**DIRECTIONS FOR THIS TASK**.
For the records below, reproduce exactly the line that contains "left shoulder: (352, 733)" and all subsequent lines, with nothing left out and nothing added.

**Human keypoint data**.
● ● ● ● ●

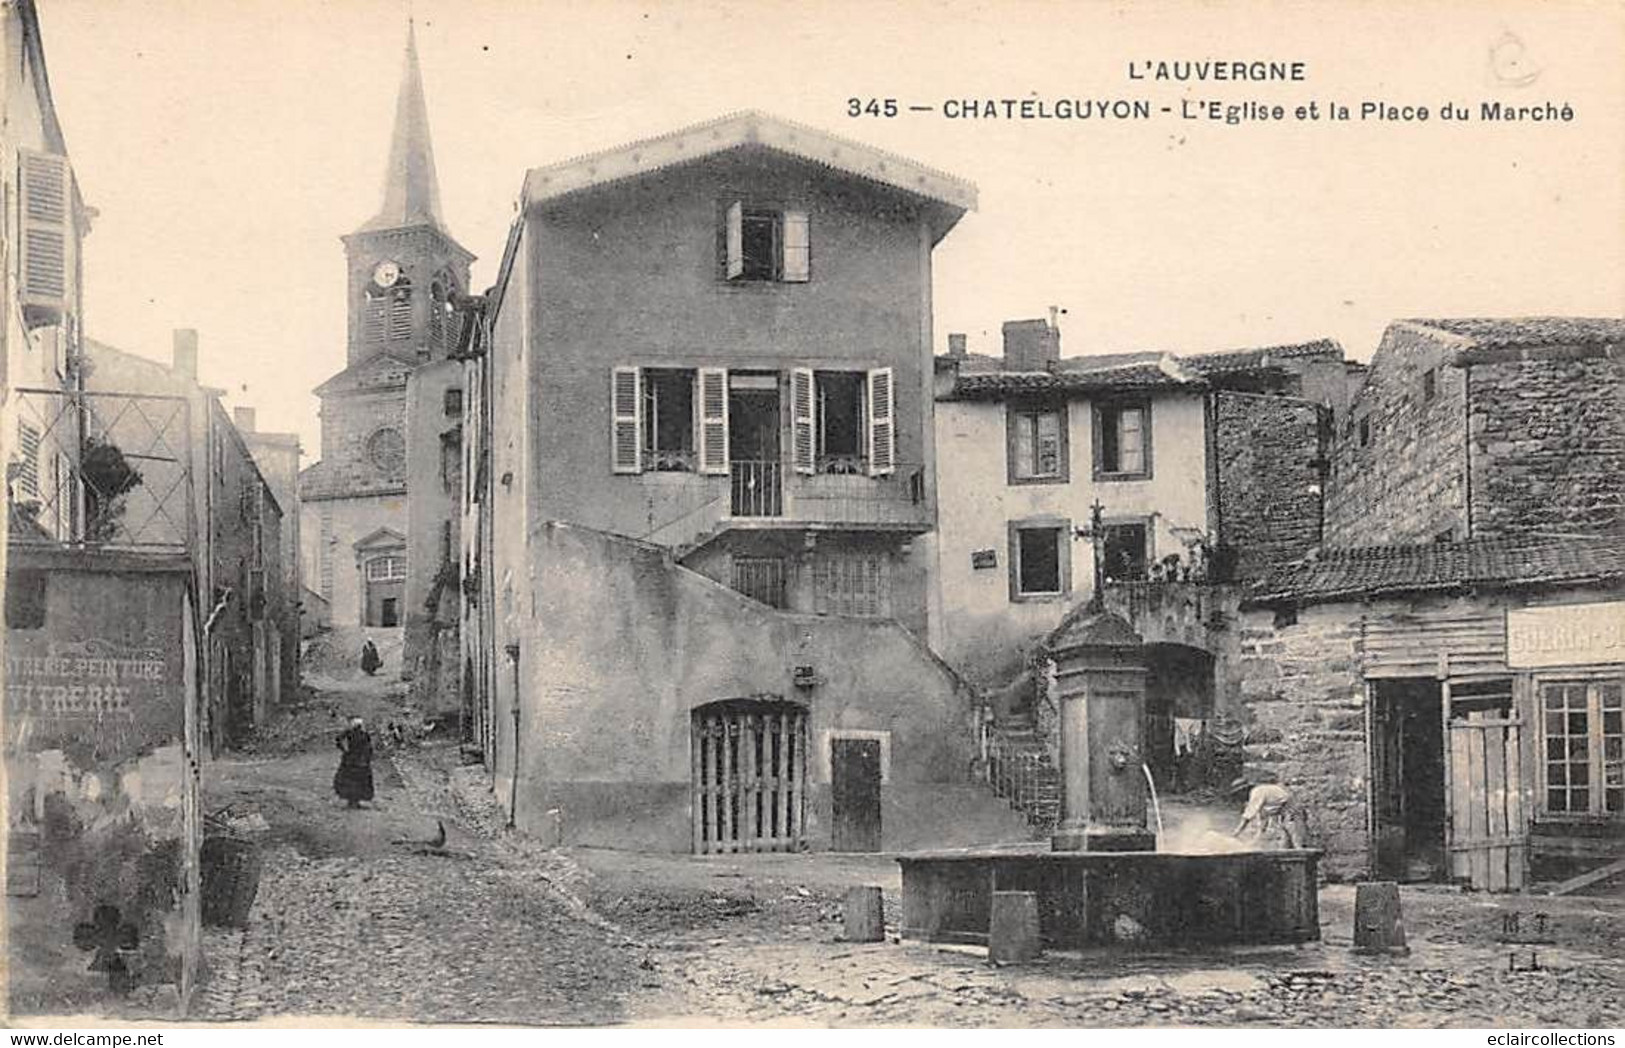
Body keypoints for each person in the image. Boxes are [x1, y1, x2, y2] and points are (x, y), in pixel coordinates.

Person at [1231, 776, 1307, 848]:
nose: (1239, 796)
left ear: (1244, 790)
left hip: (1292, 812)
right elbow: (1263, 821)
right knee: (1284, 844)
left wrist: (1236, 833)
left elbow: (1248, 816)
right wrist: (1256, 840)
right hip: (1284, 814)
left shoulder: (1257, 792)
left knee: (1297, 841)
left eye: (1239, 793)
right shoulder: (1261, 795)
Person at [334, 717, 375, 809]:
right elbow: (369, 748)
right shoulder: (362, 734)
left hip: (353, 759)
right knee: (356, 780)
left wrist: (344, 750)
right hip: (358, 760)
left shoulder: (352, 733)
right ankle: (354, 800)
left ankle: (353, 800)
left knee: (353, 779)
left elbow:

● ● ● ● ●

**ANSWER TO THIS EXERCISE**.
left shoulder: (352, 733)
right ankle: (354, 800)
left ankle: (353, 800)
left knee: (353, 779)
left elbow:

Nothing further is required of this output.